Updated

It's almost Labor Day in the United States and while many Americans across the country will enjoy a three-day holiday weekend, astronauts in space are gearing up for a potential extra spacewalk next week.

Astronauts living on the International Space Station will likely spend Labor Day weekend preparing their spacesuits and tools for a possible spacewalk to finish a repair job that was cut short by a jammed bolt on Thursday (Aug. 30).

NASA astronaut Sunita Williams and Japanese spaceflyer Akihiko Hoshide spent more than eight hours spacewalking outside the space station on Thursday to perform repairs. But, a single sticky space station bolt prevented them from replacing a faulty piece of power system hardware. NASA engineers are now discussing plans for an extra spacewalk to finish the job, an excursion that could occur early next week.

Williams and Hoshide will not perform the spacewalk on the Labor Day holiday on Monday (Sept. 3), but they may have to get their spacesuits ready and discuss plans for the orbital repair work with flight controllers and engineers on Earth, NASA spokesperson Kelly Humphries told SPACE.com.

During Thursday's spacewalk, Hoshide's spacesuit experienced higher-than-normal temperatures near the end of the excursion. So, he will spend the weekend re-sizing Williams' spacesuit in order to wear it on the next spacewalk. Williams, meanwhile, will assemble a backup spacesuit for her own use while engineers discuss the glitch with Hoshide's original suit.

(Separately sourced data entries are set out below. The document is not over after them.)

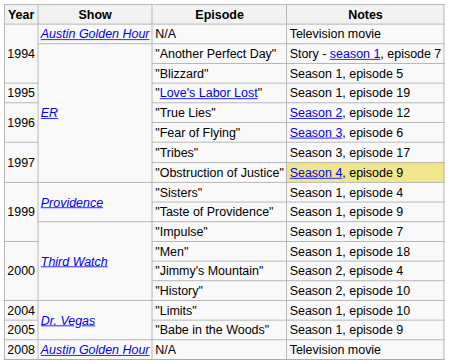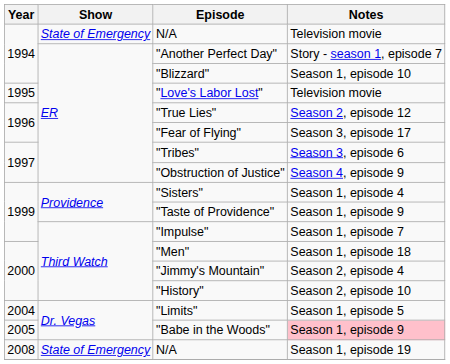1994 / N/A | Show: Austin Golden Hour -> State of Emergency
"Blizzard" | Notes: Season 1, episode 5 -> Season 1, episode 10
"Love's Labor Lost" | Notes: Season 1, episode 19 -> Television movie
"Fear of Flying" | Notes: Season 3, episode 6 -> Season 3, episode 17
"Tribes" | Notes: Season 3, episode 17 -> Season 3, episode 6
"Obstruction of Justice" | Notes: khaki background -> no background
"Limits" | Notes: Season 1, episode 10 -> Season 1, episode 5
"Babe in the Woods" | Notes: no background -> pink background
2008 / N/A | Show: Austin Golden Hour -> State of Emergency
2008 / N/A | Notes: Television movie -> Season 1, episode 19
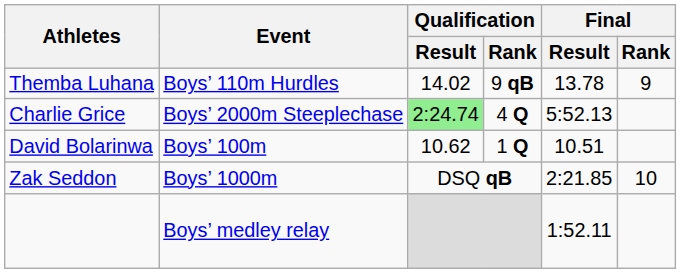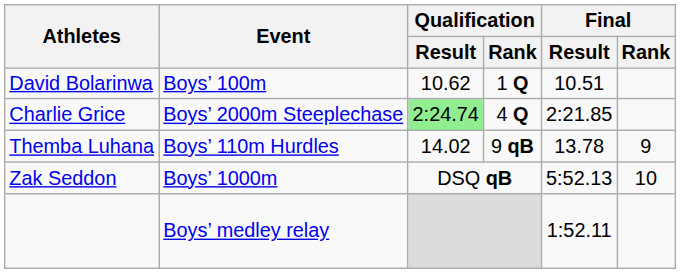rows swapped: David Bolarinwa <-> Themba Luhana
Charlie Grice | Final / Result: 5:52.13 -> 2:21.85
Zak Seddon | Final / Result: 2:21.85 -> 5:52.13
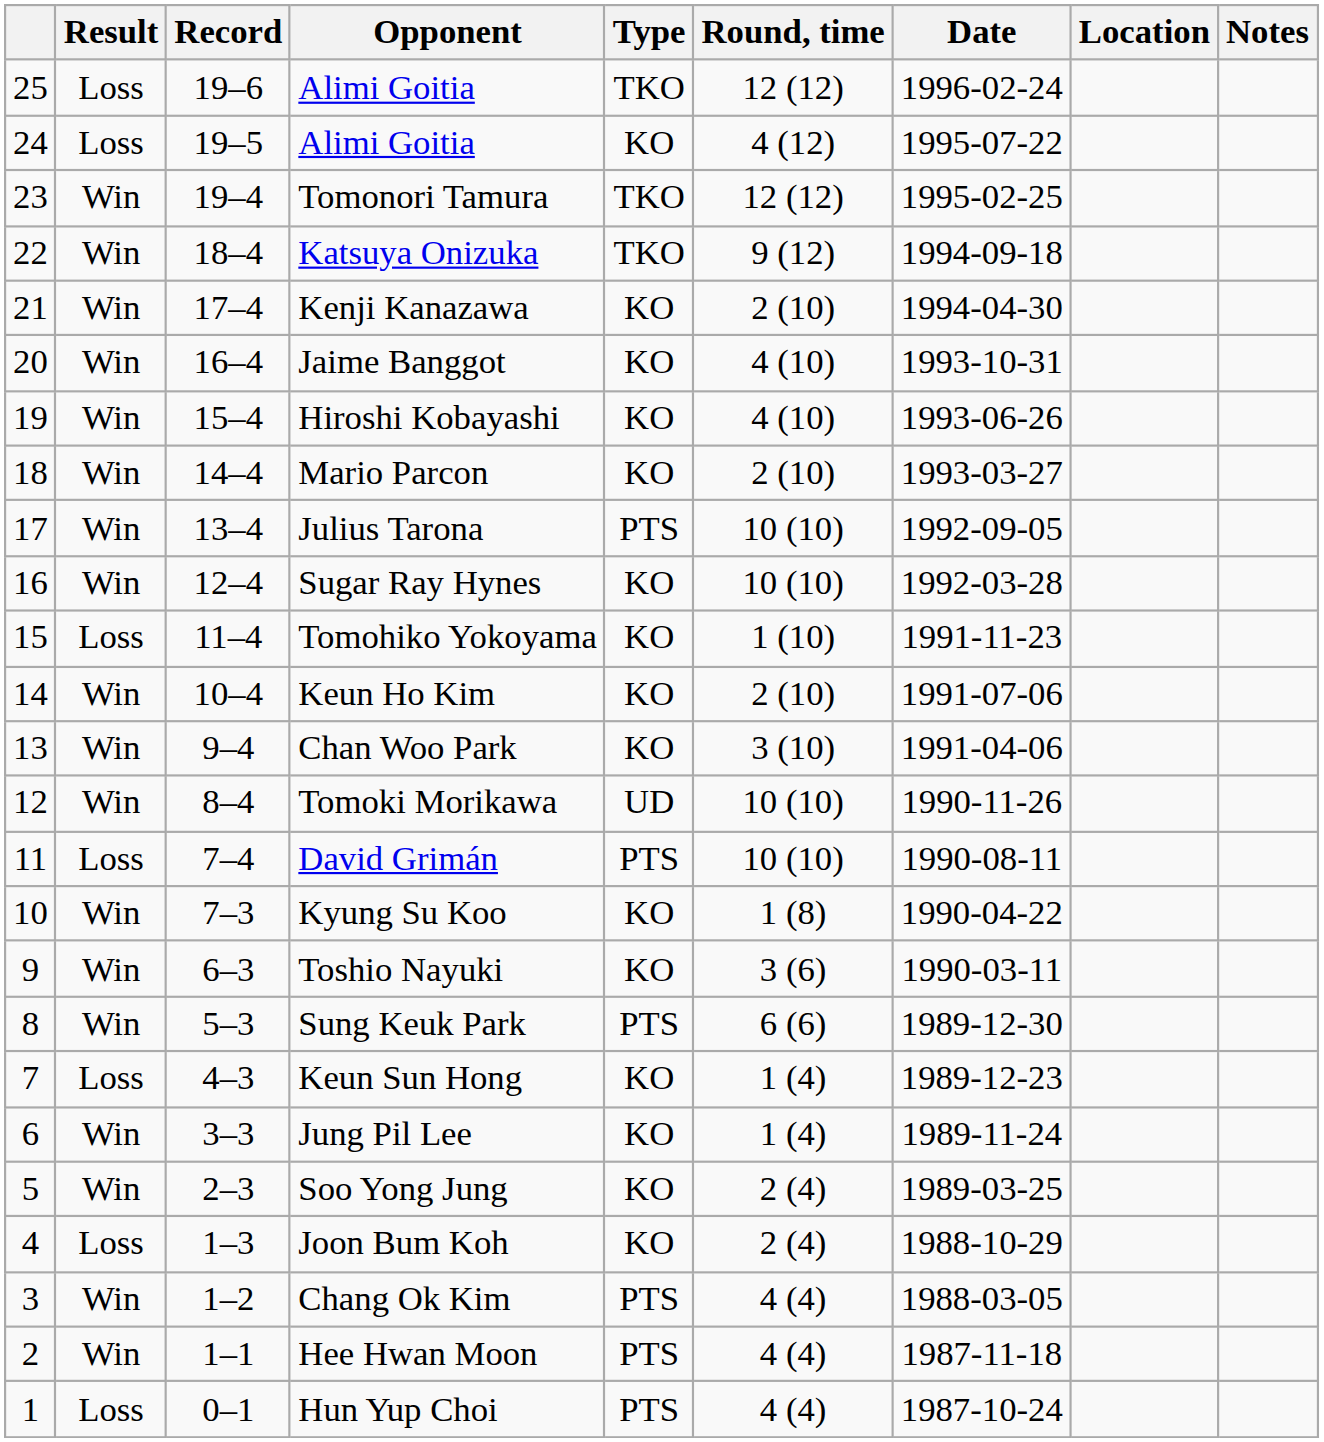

The International Space Station is currently home to six people making up the orbiting laboratory's Expedition 32 crew. The crew includes two Americans (Williams and NASA astronaut Joe Acaba), one Japanese astronaut (Hoshide) representing the Japan Aerospace Exploration Agency, and Russian cosmonauts Gennady Padalka (the commander), Yuri Malenchenko and Sergei Revin.